@MurrayW's answer is excellent, but I would like to add some background information.
Regex as Finite State Automata
When I first learned regular expressions in university, we learned to convert them to finite state automata, essentially compiling them into graphs that were then processed to match the string. When you do that, (cd|c)
and (c|cd)
get compiled into the same graph, in which case both of your regular expressions would match the whole string. This is what grep
actually does:
Both
echo abcdcdd | grep --color -E 'ab(c|cd)*d'
and
echo abcdcdd | grep --color -E 'ab(cd|c)*d'
color the whole string in red.
Patterns we call "regular expressions"
True finite state automata have many limitations that programmers don't like, such as the inability to capture matching groups, of to reuse those groups later in the pattern, and other limitations I forget, so the regular expression libraries that we use in most programming languages implement more complex formalisms. I don't remember that they are exactly, maybe push-down automata, but we have memory, we have backtracking, and all sorts of good stuff we use without thinking about it.

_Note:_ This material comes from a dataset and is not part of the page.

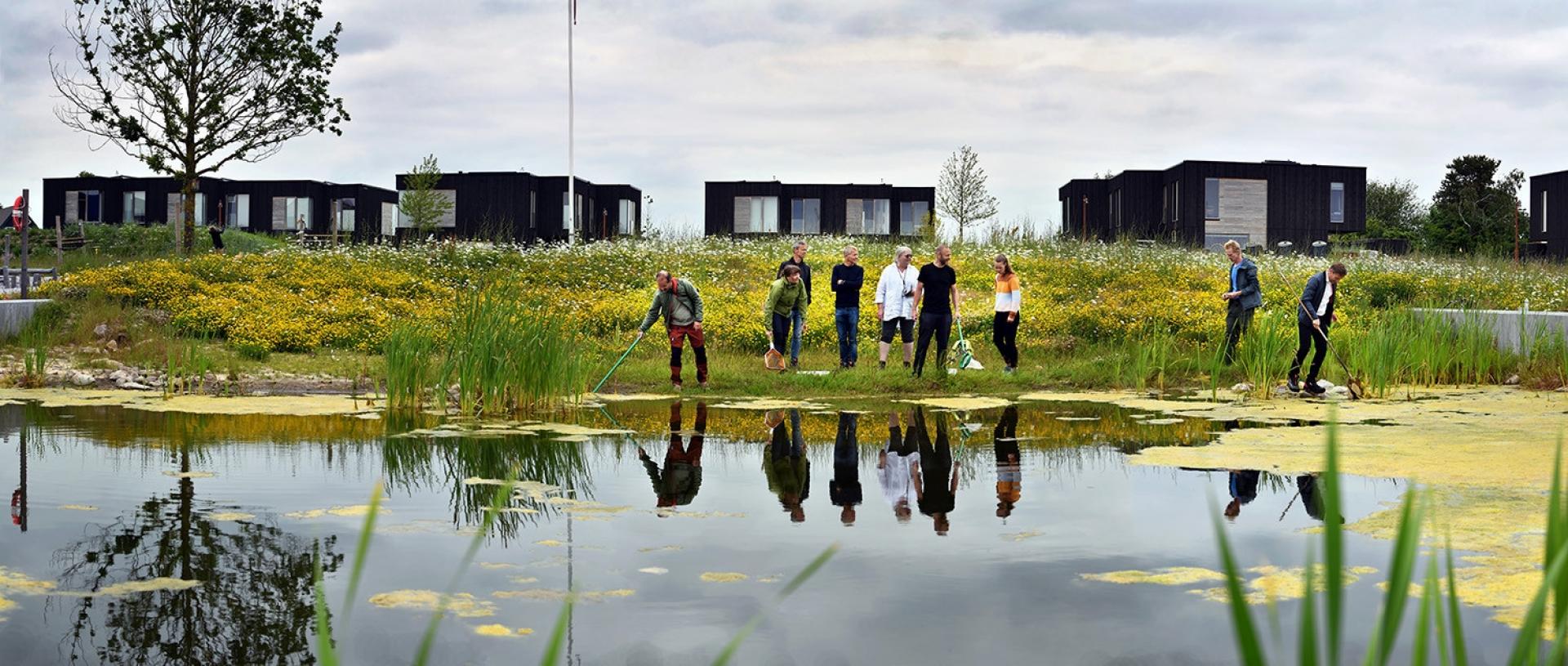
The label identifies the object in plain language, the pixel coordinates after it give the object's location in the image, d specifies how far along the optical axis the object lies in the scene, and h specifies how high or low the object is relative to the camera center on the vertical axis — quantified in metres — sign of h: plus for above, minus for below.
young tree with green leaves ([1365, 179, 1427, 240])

At the risk of seeming pedantic, the patterns we use are not "regular" at all. I know, the difference is usually not relevant, we just want our code to work, but once in a while it matters.
So, while the regular expressions (cd|c)
and (c|cd)
would be compiled into the same finite state automaton, those two (non-regular) patterns are instead turned into logic that says try the variants from left to right, and backtrack only if the rest of the pattern fails to match later, hence the results you observed.
Speed
While the patterns our "regular expression" libraries support offer us lots of goodies we like, those come at a performance cost. True regular expressions are blazingly fast, while our patterns, though usually fast, can sometimes be very expensive. Search for "catastrophic backtracking" on this site for many examples of patterns that take exponential time to fail. The same patterns, used with grep
, would be compiled into a graph that is applied in linear time to the string to match no matter what.